We finally had the computational power and mathematical tools to make the original artificial neural network concept actually work. The form we took here no longer looks much like the biological systems we modeled them on in the 1960s and 1970s (what the heck is a Transformer in biological terms?), but basically, whatever works has become the way we’ve gone.
What comes next?
More data, more computation, better representations/tools. That’s what has continued to drive AI forward.
We also were driven forward by an abandonment of knowledge-based AI. Those systems were inflexible and brittle. However, they did have something that our modern AI doesn’t have—knowledge.

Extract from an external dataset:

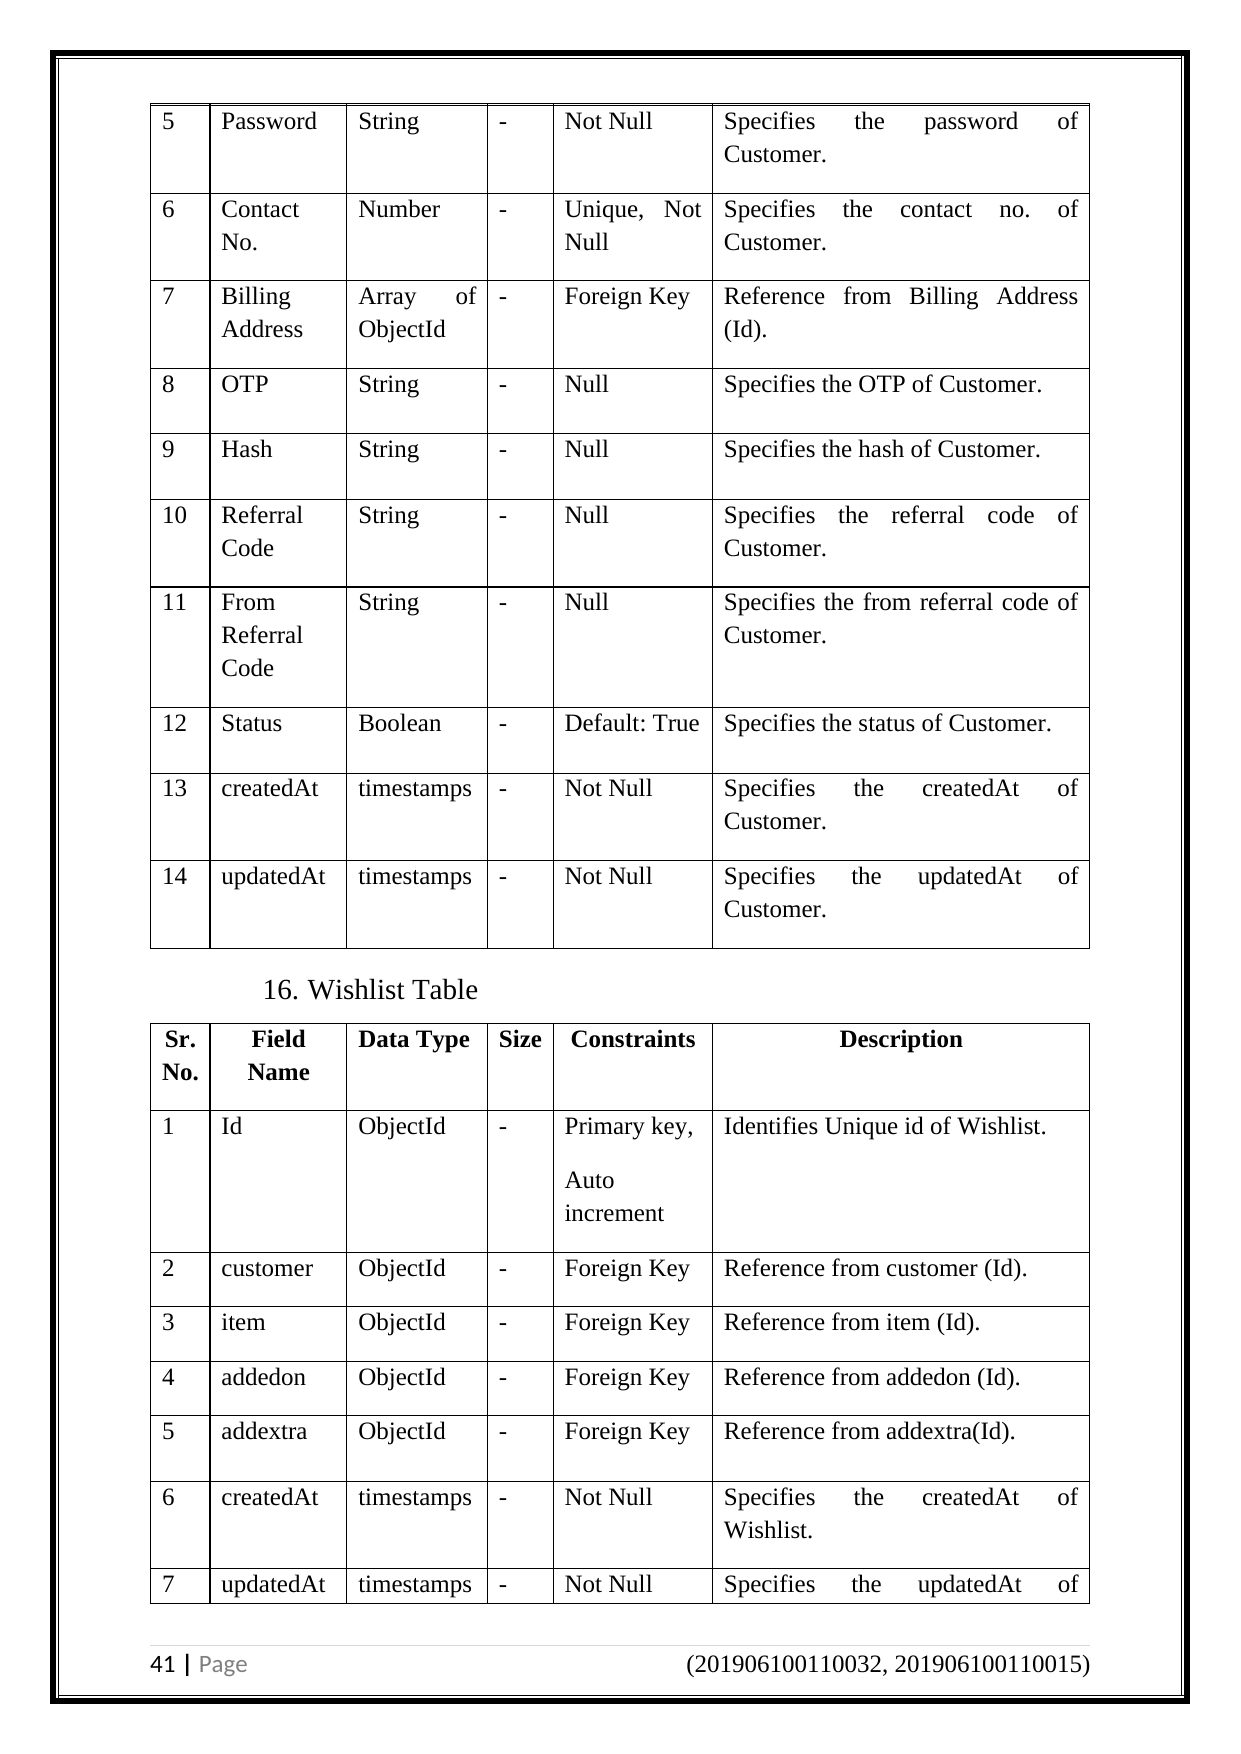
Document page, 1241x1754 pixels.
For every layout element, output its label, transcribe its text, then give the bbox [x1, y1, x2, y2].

Ultimately, hallucinations have been criticized within LLMs (and even without the term, sometimes dumb and unpredictable results out of neural networks of other kinds). However, these happen because of the strengths of LLMs and modern AI. Modern AI can generalize to data that it’s never seen because it holds its knowledge quite loosely—it’s just a trained on it, but it never “memorized” it per se.
This is in direct contrast with knowledge-based AI which does hold knowledge at the center, which also contributes to its inflexibility.
Different startups and researchers have been able to “reduce hallucinations,” but it’s important to remember within this overall framework that hallucinations are part of what modern AI actually powerful. It’s not a knowledge or memorization machine, and it just “models” on existing knowledge—an approach that is often powerful in “novel” situations, but can sometimes go awry.
Gary Marcus thinks that we’ll have to go back to symbolic/knowledge-based AI, at least to some degree. (He has a Substack, by the way!) Others obviously think that just more data and more compute will have miraculous results (which I’ve expressed my skepticism about). Who knows, maybe we will have yet another swing around the circle on my diagram above that returns to some level of symbolic systems and knowledge engineering.
Either way, we’ll have to see. It’s interesting to see how far we’ve come through the journey we’ve taken in AI, and it’s still fast-evolving.
Why the skepticism? Since 2017, it’s been all about more data and more compute.